Manel Esteller is the director of the Cancer Epigenetics and Biology Program (PEBC) of the Bellvitge Institute for Biomedical Research (IDIBELL), leader of the Cancer Epigenetics Group, professor of Genetics in the School of Medicine of the University of Barcelona, and research professor at the Catalan Institution for Research and Advanced Studies (ICREA). He is also the editor-in-chief of the peer-reviewed journal Epigenetics.

== Current work ==
Esteller works in the field of epigenetics of health and disease. Starting from identical genetic sequences, changes in histone modifications and DNA methylation can produce organisms with different features and distinct susceptibility to sickness. An example is monozygotic twins. To have a complete picture of what is going on with the epigenetic tapestry of our cells, Esteller has advocated the development of a comprehensive Human Epigenome Project (HEP) to map all the epigenetic marks in our genetic material. This could have a huge impact in cancer patients, because malignant cells have a profound dysregulation of DNA methylation and histone modification patterns. The good news is that the first pharmacological compounds to "restore" the normal epigenetic landscapes are starting to emerge.

Esteller edited the book "DNA Methylation: Approaches, Methods and Applications" - in the book, he attempts to explain to readers how DNA methylation plays a role in disease, particularly the role in cancer.
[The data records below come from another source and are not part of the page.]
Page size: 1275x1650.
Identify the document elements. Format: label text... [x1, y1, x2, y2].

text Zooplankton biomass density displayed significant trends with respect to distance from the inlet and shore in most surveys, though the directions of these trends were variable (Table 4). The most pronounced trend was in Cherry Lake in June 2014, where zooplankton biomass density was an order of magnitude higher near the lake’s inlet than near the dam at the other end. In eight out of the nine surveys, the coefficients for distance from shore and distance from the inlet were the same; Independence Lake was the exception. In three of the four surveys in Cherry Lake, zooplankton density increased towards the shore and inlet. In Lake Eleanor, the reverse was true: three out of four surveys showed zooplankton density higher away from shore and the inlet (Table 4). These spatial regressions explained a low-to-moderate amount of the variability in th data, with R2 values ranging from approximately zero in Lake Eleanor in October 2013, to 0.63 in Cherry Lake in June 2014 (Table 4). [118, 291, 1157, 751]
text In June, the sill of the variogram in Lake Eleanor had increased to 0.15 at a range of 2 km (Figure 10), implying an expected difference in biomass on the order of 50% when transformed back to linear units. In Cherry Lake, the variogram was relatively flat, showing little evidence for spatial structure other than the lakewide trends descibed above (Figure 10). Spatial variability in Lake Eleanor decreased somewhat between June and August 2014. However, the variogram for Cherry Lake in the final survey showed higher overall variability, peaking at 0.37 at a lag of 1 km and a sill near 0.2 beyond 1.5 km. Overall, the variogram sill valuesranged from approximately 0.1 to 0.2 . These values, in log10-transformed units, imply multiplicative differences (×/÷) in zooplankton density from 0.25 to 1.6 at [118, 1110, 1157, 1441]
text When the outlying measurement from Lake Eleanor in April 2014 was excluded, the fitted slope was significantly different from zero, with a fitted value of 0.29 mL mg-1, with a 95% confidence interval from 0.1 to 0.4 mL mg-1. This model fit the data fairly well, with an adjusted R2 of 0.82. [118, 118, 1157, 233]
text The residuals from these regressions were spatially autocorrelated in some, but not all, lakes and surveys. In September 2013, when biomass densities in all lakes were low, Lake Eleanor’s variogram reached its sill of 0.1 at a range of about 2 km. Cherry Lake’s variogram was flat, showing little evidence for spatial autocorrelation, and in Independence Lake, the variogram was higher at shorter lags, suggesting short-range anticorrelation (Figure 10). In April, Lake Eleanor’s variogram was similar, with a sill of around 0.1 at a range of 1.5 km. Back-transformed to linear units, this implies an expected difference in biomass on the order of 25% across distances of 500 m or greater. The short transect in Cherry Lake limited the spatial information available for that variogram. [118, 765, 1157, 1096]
He also summarizes a lot of research from clinical trials and other research that has been done on DNA methylation in the human body to provide readers with many different point of views concerning the topic.

"Epigenetics in biology and medicine" is another book in which Esteller explained the main principles of epigenetics, new discoveries in the field, and how they can be applied functionally. He has examined the relationship between epigenetics and "disease, genetic syndromes, immunity, cardiovascular disease, and epigenomics."